The set-up is a bit weird. At pavement level you feel like you should be transient as the tables are small and there is nothing even remotely resembling ambience due to the glaring halogen spots. Not a place to linger. We headed downstairs to something that closely resembled a typical domestic Notting Hill dining room (couple of landscapes and faux vintage animal pictures on the wall) but for the massive studded white vinyl wall. And the bloody spot lighting again – the room badly needed some lamps. The only other diners were on a first date (we checked) which made me wonder who had suggested the venue.
Also weird is the menu. Italian looking (starter, pasta, meat or fish, dessert) but no starters under £11 and the sides hidden in amongst the mains section. Strange! We weren’t asked if we wanted water or bread either. Crab and avocado with soy and lime dressing (£16) was fresh but with no discernible soy. Better was the sweet chilli ginger beef salad (£16), which looked beautiful on it’s black plate with satisfyingly crunchy wok fried veg. Crab and scallop lasagna (£18) was also stunningly presented as a stack, covered in a lemongrass and chive sauce in the middle of another black plate. It was style over substance though, with no hint of lemongrass and too heavy with butter. Expertly cooked lamb (£22) came in a kind of mini dugout canoe with couscous, quinoa and burgol – but why would you choose to pair it with these three grains? A very good salsa was on one end of the canoe, a cube of feta on the other. Stranger and stranger.

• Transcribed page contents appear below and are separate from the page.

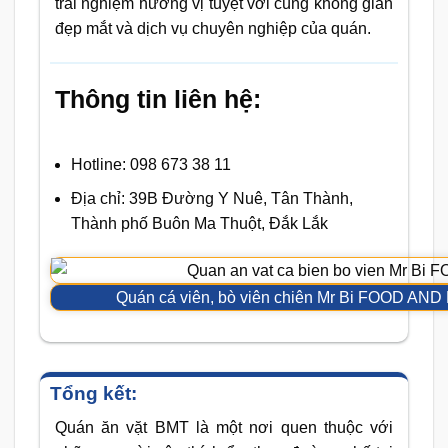
trải nghiệm hương vị tuyệt vời cùng không gian
đẹp mắt và dịch vụ chuyên nghiệp của quán.
Thông tin liên hệ:
Hotline: 098 673 38 11
Địa chỉ: 39B Đường Y Nuê, Tân Thành,
Thành phố Buôn Ma Thuột, Đắk Lắk
Quán cá viên, bò viên chiên Mr Bi FOOD AN
Tổng kết:
Quán ăn vặt BMT là một nơi quen thuộc với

The waitress confirmed the cakes are what people come for and they were both very good. Chocolate nut cake (£4.20) was layered with cream and whole hazelnuts and the lemon meringue (£4.80) had a beautifully delicate egg white crown with a zing. We just got them down before we were warned that they would be shutting in ten minutes – the restaurant shuts at 9pm. We left confused. You wouldn’t go to L’Eto for dinner because of the food or the ambience. Certainly not because it’s good value. You couldn’t go if you wanted to eat late. So why would you go there? The answer is that you’d go for a bit of cake and a coffee, probably during the day. They should have stuck to what they’re best at.